Vision API

The Vision API exposes three image analysis endpoints: description, OCR, and object detection. All endpoints accept either a URL or a base64 data URI and return structured JSON.

Common Input Formats

ParameterTypeDescription
imagestringURL to an image (HTTPS)
image_base64stringBase64-encoded image (data URI)

Supported image formats: JPG, PNG, WEBP — max 20 MB. Exactly one of image or image_base64 must be provided.

vision.describe

Generate a detailed natural-language description of an image.

Endpoint: POST /v1/vision/describe Playground: Try vision.describe →

Request:

json
{
  "image": "https://example.com/photo.jpg",
  "prompt": "Describe the safety equipment visible",
  "language": "en",
  "detail": "high"
}
ParameterTypeRequiredDescription
promptstringnoCustom description prompt
languagestringnoOutput language (e.g. en, zh)
detail"low" | "high"noDetail level (default: auto)

Response:

json
{
  "description": "A sunlit outdoor café scene with several patrons seated under yellow parasols along a cobblestone street.",
  "model": "qwen-vl-max",
  "usage": { "input_tokens": 1200, "output_tokens": 150 }
}

vision.ocr

Extract text from an image with block-level position data.

Endpoint: POST /v1/vision/ocr Playground: Try vision.ocr →

Request:

json
{
  "image": "https://example.com/receipt.jpg",
  "language": "auto"
}
ParameterTypeRequiredDescription
languagestringnoOCR language hint (default: auto)

Response:

json
{
  "text": "ACME STORE\n123 Main St\nTotal: $42.99",
  "blocks": [
    { "text": "ACME STORE", "bbox": [50, 20, 300, 60], "confidence": 0.99 },
    { "text": "123 Main St", "bbox": [50, 65, 280, 95], "confidence": 0.97 },
    { "text": "Total: $42.99", "bbox": [50, 180, 260, 210], "confidence": 0.98 }
  ],
  "model": "qwen-vl-max",
  "usage": { "input_tokens": 800, "output_tokens": 200 }
}

Each bbox uses [x1, y1, x2, y2] in pixel coordinates relative to the source image.

vision.detect

Detect and locate objects in images with bounding boxes and confidence scores.

Endpoint: POST /v1/vision/detect Playground: Try vision.detect →

Request:

json
{
  "image": "https://example.com/site.jpg",
  "classes": ["person", "hard_hat", "vehicle"],
  "confidence_threshold": 0.5
}
ParameterTypeRequiredDescription
classesstring[]noObject classes to detect
confidence_thresholdnumbernoMinimum confidence 0–1 (default: 0.5)

Response:

json
{
  "objects": [
    {
      "class": "person",
      "confidence": 0.95,
      "bbox": [100, 200, 300, 500],
      "attributes": {}
    },
    {
      "class": "hard_hat",
      "confidence": 0.88,
      "bbox": [120, 180, 200, 230],
      "attributes": { "color": "yellow" }
    }
  ],
  "model": "qwen-vl-max",
  "usage": { "input_tokens": 1500, "output_tokens": 300 }
}

####################

[GIVEN INSTRUCTION 1]
List every row that contains the string "barcode".
The plant specimen rows are unrelated to the Vision API documentation.

####################

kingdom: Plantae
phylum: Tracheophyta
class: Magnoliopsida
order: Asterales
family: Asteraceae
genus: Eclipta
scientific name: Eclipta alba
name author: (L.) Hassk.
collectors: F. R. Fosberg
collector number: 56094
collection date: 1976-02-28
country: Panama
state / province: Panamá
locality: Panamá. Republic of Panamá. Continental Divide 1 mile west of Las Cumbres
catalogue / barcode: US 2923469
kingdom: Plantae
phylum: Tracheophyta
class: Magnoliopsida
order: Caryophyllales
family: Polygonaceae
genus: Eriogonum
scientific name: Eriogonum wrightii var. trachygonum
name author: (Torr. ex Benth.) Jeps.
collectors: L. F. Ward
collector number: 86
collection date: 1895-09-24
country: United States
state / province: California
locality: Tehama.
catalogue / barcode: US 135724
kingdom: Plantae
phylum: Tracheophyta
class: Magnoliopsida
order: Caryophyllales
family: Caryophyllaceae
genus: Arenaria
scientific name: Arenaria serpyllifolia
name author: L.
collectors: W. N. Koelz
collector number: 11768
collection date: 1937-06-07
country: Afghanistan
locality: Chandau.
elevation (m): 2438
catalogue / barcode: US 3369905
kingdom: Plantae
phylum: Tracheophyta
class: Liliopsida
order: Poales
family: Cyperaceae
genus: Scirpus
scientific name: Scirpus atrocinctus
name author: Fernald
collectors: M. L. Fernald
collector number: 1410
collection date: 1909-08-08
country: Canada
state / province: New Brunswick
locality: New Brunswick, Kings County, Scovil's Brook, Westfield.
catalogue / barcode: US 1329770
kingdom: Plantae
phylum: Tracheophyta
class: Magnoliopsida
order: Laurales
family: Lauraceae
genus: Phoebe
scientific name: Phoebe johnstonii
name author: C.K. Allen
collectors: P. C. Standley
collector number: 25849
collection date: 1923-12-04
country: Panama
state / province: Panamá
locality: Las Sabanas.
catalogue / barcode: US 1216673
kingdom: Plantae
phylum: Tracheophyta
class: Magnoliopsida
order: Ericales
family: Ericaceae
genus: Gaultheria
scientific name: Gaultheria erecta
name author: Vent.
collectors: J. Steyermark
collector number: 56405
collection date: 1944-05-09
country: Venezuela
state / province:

####################

[GIVEN INSTRUCTION 2]
List each endpoint path that the Vision API documentation gives.

[WORKED SOLUTION 1]
catalogue / barcode: US 2923469
catalogue / barcode: US 135724
catalogue / barcode: US 3369905
catalogue / barcode: US 1329770
catalogue / barcode: US 1216673

[WORKED SOLUTION 2]
- POST /v1/vision/describe
- POST /v1/vision/ocr
- POST /v1/vision/detect